I feel his hands move back down my body, searching for the hem of my shirt. He finds it, and I feel his calloused fingers grip the flesh at my waist. I moan against his mouth. I want more of his touch. He knows this and slowly runs his fingers up my rib cage and skimming the underside of my breasts. I jump at the sensation, and he stills. I nod against him, giving him permission to continue. He pushes up the cups of my bra and lifts my breasts, running a thumb across each erect nipple. I whimper and push against him, wanting more. I can feel him grow harder beneath me, and I want to feel him, taste him.

“Take me back to your room,” I murmur against his lips.

“Anna,” he says. “I don’t have…I didn’t bring anything.”

I pause, stilling in his arms. It takes me a very long moment to understand what he’s saying. I lick my lips and pull back to look into his eyes. The desire in them is so thick, it weights his lids.

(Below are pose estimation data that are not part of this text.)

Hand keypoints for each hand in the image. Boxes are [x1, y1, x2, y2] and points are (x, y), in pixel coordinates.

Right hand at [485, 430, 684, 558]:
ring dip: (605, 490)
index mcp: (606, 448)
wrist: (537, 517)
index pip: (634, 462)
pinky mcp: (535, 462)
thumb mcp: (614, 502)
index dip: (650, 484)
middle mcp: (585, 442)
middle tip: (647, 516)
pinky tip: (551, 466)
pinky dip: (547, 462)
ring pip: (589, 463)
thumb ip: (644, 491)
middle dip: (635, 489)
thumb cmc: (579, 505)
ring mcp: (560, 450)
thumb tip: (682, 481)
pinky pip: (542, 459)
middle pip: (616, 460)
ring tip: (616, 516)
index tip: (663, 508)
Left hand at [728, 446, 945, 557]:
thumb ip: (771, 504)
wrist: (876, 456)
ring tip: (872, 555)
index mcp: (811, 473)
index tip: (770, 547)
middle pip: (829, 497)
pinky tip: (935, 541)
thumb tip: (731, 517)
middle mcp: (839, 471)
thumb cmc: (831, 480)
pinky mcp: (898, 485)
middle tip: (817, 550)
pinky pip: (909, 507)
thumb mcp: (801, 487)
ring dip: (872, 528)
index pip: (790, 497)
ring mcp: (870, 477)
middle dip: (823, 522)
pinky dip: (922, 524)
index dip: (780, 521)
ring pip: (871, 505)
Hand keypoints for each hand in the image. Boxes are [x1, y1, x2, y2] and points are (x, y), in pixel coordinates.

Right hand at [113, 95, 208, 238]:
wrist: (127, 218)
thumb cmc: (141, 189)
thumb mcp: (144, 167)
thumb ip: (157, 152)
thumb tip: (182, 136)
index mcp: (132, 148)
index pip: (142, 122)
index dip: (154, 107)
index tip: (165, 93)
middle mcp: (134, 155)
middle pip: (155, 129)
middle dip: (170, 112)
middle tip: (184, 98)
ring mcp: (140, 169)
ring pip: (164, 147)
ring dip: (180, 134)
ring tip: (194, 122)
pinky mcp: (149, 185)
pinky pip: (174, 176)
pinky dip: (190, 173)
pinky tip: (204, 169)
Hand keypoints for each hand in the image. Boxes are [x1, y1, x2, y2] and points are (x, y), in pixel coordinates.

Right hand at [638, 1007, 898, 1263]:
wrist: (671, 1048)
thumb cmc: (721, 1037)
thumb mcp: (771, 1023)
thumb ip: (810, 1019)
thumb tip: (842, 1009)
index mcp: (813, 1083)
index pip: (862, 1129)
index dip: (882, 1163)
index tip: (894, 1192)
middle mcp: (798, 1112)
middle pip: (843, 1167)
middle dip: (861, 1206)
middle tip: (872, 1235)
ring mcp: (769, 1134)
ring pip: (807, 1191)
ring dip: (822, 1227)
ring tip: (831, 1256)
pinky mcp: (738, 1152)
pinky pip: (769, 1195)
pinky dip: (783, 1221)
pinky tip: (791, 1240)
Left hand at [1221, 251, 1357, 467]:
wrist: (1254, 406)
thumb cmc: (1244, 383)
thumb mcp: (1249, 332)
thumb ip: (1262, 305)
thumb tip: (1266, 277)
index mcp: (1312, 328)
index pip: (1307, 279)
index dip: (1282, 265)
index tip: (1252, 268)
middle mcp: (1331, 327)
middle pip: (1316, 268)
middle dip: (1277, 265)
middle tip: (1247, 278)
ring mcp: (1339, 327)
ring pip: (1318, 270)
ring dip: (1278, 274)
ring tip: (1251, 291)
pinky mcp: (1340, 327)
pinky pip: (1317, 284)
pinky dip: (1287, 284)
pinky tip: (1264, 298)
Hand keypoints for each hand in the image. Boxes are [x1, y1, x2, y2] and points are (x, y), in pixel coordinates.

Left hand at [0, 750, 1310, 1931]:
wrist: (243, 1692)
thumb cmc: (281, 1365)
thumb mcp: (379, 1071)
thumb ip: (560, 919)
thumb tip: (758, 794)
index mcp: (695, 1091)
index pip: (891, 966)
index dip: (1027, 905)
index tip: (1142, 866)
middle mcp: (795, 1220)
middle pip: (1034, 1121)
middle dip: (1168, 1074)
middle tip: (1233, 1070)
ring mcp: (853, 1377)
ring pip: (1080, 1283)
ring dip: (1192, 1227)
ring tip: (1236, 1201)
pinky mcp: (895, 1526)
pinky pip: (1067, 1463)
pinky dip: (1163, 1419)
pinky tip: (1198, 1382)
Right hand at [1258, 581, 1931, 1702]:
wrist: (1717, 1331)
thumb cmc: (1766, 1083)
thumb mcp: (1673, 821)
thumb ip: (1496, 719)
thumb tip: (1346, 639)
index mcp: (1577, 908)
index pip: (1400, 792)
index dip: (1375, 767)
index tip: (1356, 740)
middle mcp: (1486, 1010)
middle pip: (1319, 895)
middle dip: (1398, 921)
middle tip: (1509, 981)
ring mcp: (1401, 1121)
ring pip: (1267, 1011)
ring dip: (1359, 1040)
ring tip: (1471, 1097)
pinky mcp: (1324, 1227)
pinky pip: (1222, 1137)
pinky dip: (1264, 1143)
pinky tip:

“I-I’m on birth control…” I say. I hesitate, unsure if I should tell him what he’ll find out soon if we do this. I don’t say anything more.

He caresses my jaw. “Are you sure?” he asks. The desire in his eyes wanes for a moment, and he looks…concerned.

I nod. “Yes, please,” I beg. I want to tell him that I’ve been lusting after him for nearly ten days, that I wanted him from the first time I saw his photo, but I refrain.

He picks me up in his arms, and I wrap my legs tightly around him. He kisses me and leaves the scotch and glasses sitting under the bench as he carries me back to the secret passage, down the steps, through the passageway, and when I tell him to press on the wall, he does. We are suddenly back in his bedchamber. Only one dim lamp on the bedside table is lit. It creates shadows around the room. He lays me gently on the bed and steps back. My legs hang apart over the side of the bed. My shirt is still bunched up at my waist. I start to push down my leggings, but he stops me with a look. I freeze.

“Let me,” he says softly as he gently pulls them down my legs, removing my boots, socks, underwear, and the offending leggings all in one movement. I’ve never been shy about my body. To be honest, I’ve never really thought about it. He places his hands on my shirt, and I lean up so he can pull it over my head. Then, he reaches around my back and releases the clasps on my bra, freeing my breasts. I lie back down and gaze up at him. If desire could be gauged by how a person looks at another, I would say that no man has ever desired a woman more than Logan desires me right now. The wonder and need written on his face are palpable.

“You are the most beautiful woman that I’ve ever seen, Anna,” he says to me as he runs a single finger from between my breasts, down my belly, and then he stops. I force my legs apart farther because that’s where I want that finger. I don’t know if he doesn’t get my subtle movement or if he chooses to ignore it, because he keeps his finger just below my belly button as he continues to scan every inch of my body.

“Logan,” I finally say with a slight moan as I rock my body, seeking the friction I so desperately desire.

“Give me a moment,” he says, as he moves his finger, tracing back up my belly and around each breast. “You’re perfect,” he states.

He leans down and presses a gentle kiss to my lips before running his tongue along my neckline. I shudder as his tongue moves down to my right breast, and he takes my nipple between his lips and sucks. I arch into his mouth as he grazes my skin with his teeth. I cry out into the silence of his room. I know I should be quiet, but at this moment, I can no longer control myself. I no longer care if Pete is looking for me or if my father finds us, because I want Logan so badly at this moment that I would sell my soul to the devil himself.